Será por isso que vai tanto a Porto Alegre?
– Eu
só trabalho bem... como se pode dizer? Com os meus chinelos? Na
tranquilidade de meu ambiente, com minhas coisas, na minha teia. Você
sabe que o grande obstáculo que encontrei em Genebra, onde fui
pintar o grande painel para a Organização Mundial de Saúde, foi
exatamente Genebra. O Rio Grande do Sul, que é pátio onde nasci, me
leva a trabalhar bem. Você sabe que cresci em Restinga Seca, que
naquela ocasião não passava de um vilarejo. Saí de lá com quatro
anos de idade. Mas a paisagem de Restinga Seca me ficou impressa de
um modo indelével. Alguém me disse: você saiu de lá aos quatro
anos, portanto não pode se lembrar... Respondi: como poderei eu
esquecer o lugar onde engoli o primeiro gole de ar e senti nos olhos
o primeiro clarão?
– Como
se processou em você o abandono da figura, para tornar-se um não
figurativo?
– Eu
não abandonei a figura, apenas a transformei. Quanto à sua pergunta
sobre se lutei para ser um pintor realizado e com nome, não, eu
jamais tive essas preocupações. E fico até muito surpreendido
quando alguém me considera com destaque... E você, acha importante
ter nome?
– Não,
isso é apenas a parte social do problema. O que importa realmente é
estar diante do papel em branco à espera das palavras que exprimam.

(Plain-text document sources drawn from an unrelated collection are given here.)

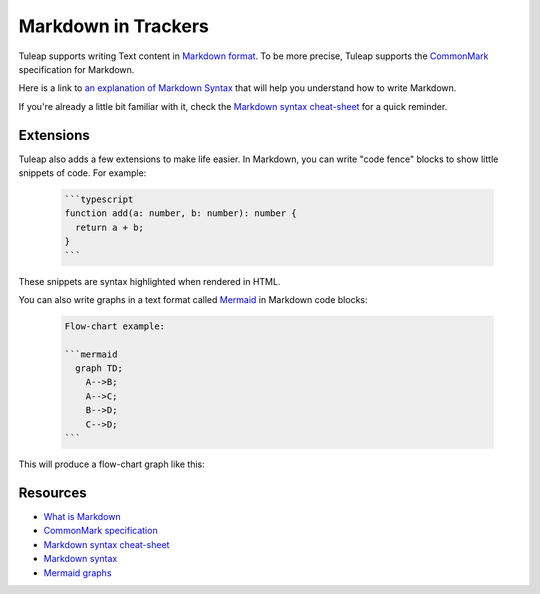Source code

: Markdown in Trackers
====================

Tuleap supports writing Text content in `Markdown format <what_is_markdown_>`_.
To be more precise, Tuleap supports the `CommonMark <commonmark_>`_
specification for Markdown.

Here is a link to `an explanation of Markdown Syntax <markdown_syntax_>`_ that
will help you understand how to write Markdown.

If you're already a little bit familiar with it, check the `Markdown syntax
cheat-sheet <cheat_sheet_>`_ for a quick reminder.

Extensions
----------

Tuleap also adds a few extensions to make life easier. In Markdown, you can
write "code fence" blocks to show little snippets of code. For example:

  .. code-block:: markdown

    ```typescript
    function add(a: number, b: number): number {
      return a + b;
    }
    ```

These snippets are syntax highlighted when rendered in HTML.

You can also write graphs in a text format called `Mermaid <mermaid_>`_
in Markdown code blocks:

  .. code-block:: markdown

    Flow-chart example:

    ```mermaid
      graph TD;
        A-->B;
        A-->C;
        B-->D;
        C-->D;
    ```

This will produce a flow-chart graph like this:

  .. figure:: ../../../images/diagrams/mermaid/flowchart-example.png

Resources
---------

- `What is Markdown <what_is_markdown_>`_
- `CommonMark specification <commonmark_>`_
- `Markdown syntax cheat-sheet <cheat_sheet_>`_
- `Markdown syntax <markdown_syntax_>`_
- `Mermaid graphs <mermaid_>`_

.. _what_is_markdown: https://www.markdownguide.org/getting-started/#what-is-markdown
.. _commonmark: https://commonmark.org/
.. _cheat_sheet: https://www.markdownguide.org/cheat-sheet/
.. _markdown_syntax: https://www.markdownguide.org/basic-syntax/
.. _mermaid: https://mermaid-js.github.io/mermaid/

Esse é que é o momento crucial. Iberê, mudando de assunto, por que
os carretéis foram ponto de partida na sua obra?
– Os
carretéis foram também as minhas fantasias de criança, o meu
brinquedo. É natural que se tivessem transformado em símbolos na
obra que faço.
– O
rosto humano chega a lhe interessar de algum modo?
– Assim,
com a visão do pintor, não tive um interesse especial pelo rosto
humano. Mas como pessoa acho que o rosto reflete muito o indivíduo.
O rosto revela a pessoa. Acho que quem se corrompe por dentro se
corrompe por fora. Se não, Clarice, não haveria necessidade de
maquiar os atores, de lhes dar um aspecto especial.
– Diga-me:
até que ponto uma cor exprime, e só ela, aquilo que o pintor está
sentindo? Por que exatamente o marrom e depois em seu lugar o
vermelho?
– Na
minha opinião, a cor vale no seu contexto, nas suas relações.
Enquanto que uma cor isolada será fria ou quente. E a
intensidade de sua medida é também estabelecida no confronto com
outras cores.
– Até
que ponto você se sente liberado depois que dá à luz um quadro?
Para por um tempo? Ou a ânsia de criar se segue imediatamente?
Profunda
reflexão de Iberê. Fico esperando. Até que ele diz: após a
realização de um quadro, ou de uma série, segue-se um esvaziamento
que por seu turno é substituído por uma gestação que se processa,
e o período criador renasce então. Você tem a mesma experiência?
– Igual.
Sinto um esvaziamento que se pode chamar sem exagero de desesperador.
Mas para mim é pior: a germinação e a gestação para o novo
trabalho podem demorar anos, anos esses em que eu feneço. Qual o
conselho que você daria aos novos pintores?
– Deixe
eu pensar nisso. (Ficou com a cabeça metida entre os dois braços
cruzados, depois disse: vou tomar um copo d’água, e quando voltou
disse: esta pergunta é a mais difícil.)
Tomei
também um copo d’água e ficamos em silêncio esperando. Pergunta
terrível, sabe? disse Iberê. “Tome o tempo que quiser”,
respondi-lhe. Afinal Iberê Camargo disse:
– Não
se persuadirem de que inventaram a pintura. E você? que conselho
daria a novos escritores?
– Trabalhar,
trabalhar e trabalhar.
– Jaspers
– disse Iberê – escreveu que a nova geração tem as mãos
furadas.
Confesso
que não entendi bem o que Jaspers quis dizer e que Iberê repetira.